Entre 15 e 18 de março de 2024, uma onda de calor afetou significativamente o centro-sul do Brasil. Nas cidades de São Paulo e Rio de Janeiro, por exemplo, foram registrados recordes de temperatura e sensação térmica. Agora, um novo estudo divulgado neste domingo (24) revela que tal fenômeno foi intensificado pelas mudanças climáticas.
A pesquisa foi realizada pelo ClimaMeter, grupo da Universidade Paris-Saclay, na França, que reúne uma equipe internacional de cientistas dedicados a conduzir estudos rápidos sobre extremos meteorológicos. Dessa vez, os especialistas analisaram as características das ondas de calor do século 21 (de 2001 a 2023), comparando-as com as características que esses eventos apresentariam se tivessem acontecido no final do século 20 (de 1979 a 2001).

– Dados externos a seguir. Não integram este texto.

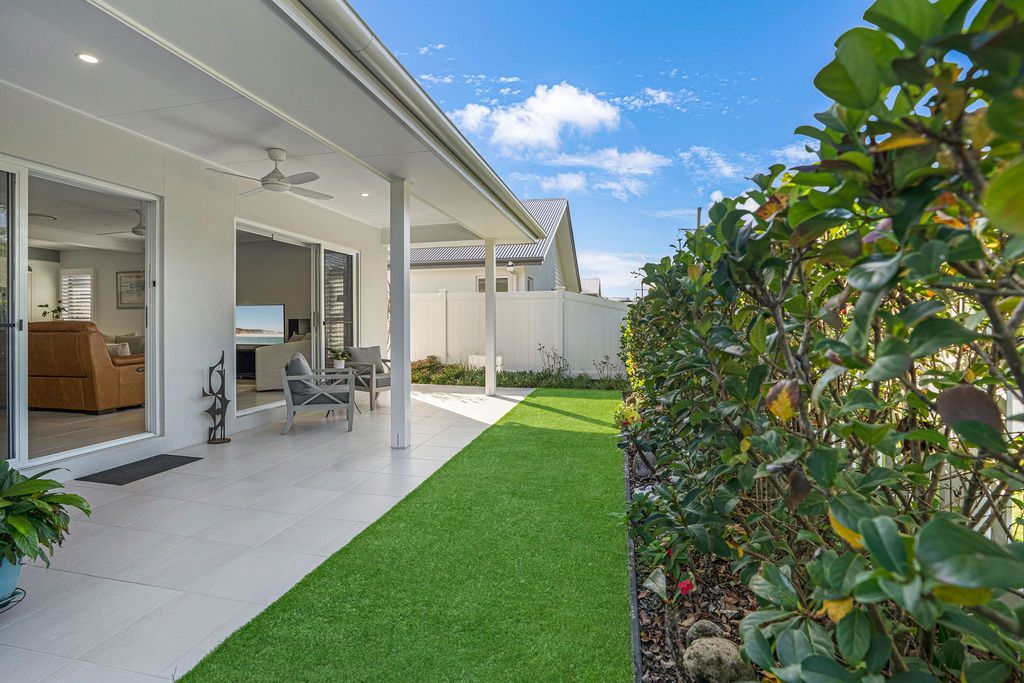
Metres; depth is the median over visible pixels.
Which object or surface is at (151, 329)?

Os cientistas concluíram que as ondas de calor semelhantes à de março de 2024 estão 1ºC mais quentes do que as ondas de calor mais intensas observadas anteriormente no país. Trata-se, portanto, de um evento extremo considerado incomum. No dia 16, São Paulo chegou a 34,7ºC, sendo essa a maior temperatura máxima da cidade para março desde o início da série histórica, conforme o Instituto Nacional de Meteorologia (Inmet). Já no Rio de Janeiro, a sensação térmica atingiu 62,3ºC no dia 17.
Os pesquisadores atribuem essa atipicidade a uma combinação de variabilidade climática natural com mudanças climáticas provocadas pela ação humana. No âmbito da variabilidade climática natural, destacam-se a Oscilação Decadal do Pacífico e a Oscilação Multidecadal do Atlântico, que podem ter influenciado a onda de calor.
Do ponto de vista das mudanças climáticas, os autores reconhecem que elas são especialmente impulsionadas pela queima de combustíveis fósseis, responsável por grande parte da emissão de gases do efeito estufa.
“Nossa análise revela temperaturas percebidas excepcionalmente altas resultantes da convergência de ar anormalmente quente e aumento da umidade, fenômenos que devem se intensificar ainda mais com as mudanças climáticas em curso”, declara o pesquisador Tommaso Albert, em comunicado enviado à imprensa por e-mail.
Além de as ondas de calor atuais estarem mais quentes, os cientistas notaram que eventos similares antes ocorriam principalmente em novembro e dezembro. Agora, eles estão acontecendo sobretudo em fevereiro e março.
Os resultados do trabalho mostram ainda que Rio de Janeiro, Curitiba e São Paulo estão até 1ºC mais quentes do que no passado. Os dados também indicam que a capital paulista tem registrado aumento da precipitação (até 1mm por dia) — algo que, junto de temperaturas mais altas, contribui para aumentar o índice de calor.
Diante dessas informações, os cientistas chamam atenção para os impactos das mudanças climáticas no Brasil, que podem elevar os riscos de saúde e prejudicar a economia. E vale destacar que as consequências são maiores para comunidades marginalizadas. Por isso, é preciso traçar estratégias que auxiliem essas populações, buscando uma justiça climática.
“Estamos entrando no outono do Hemisfério Sul. No entanto, ele continua sendo caracterizado por condições semelhantes ao verão ou até mesmo por ondas de calor em grande parte do território”, constata o pesquisador Davide Faranda. “Medidas urgentes de adaptação são necessárias, especialmente para populações vulneráveis que vivem nas favelas, onde o índice de calor excede os valores oficialmente registrados”, afirma.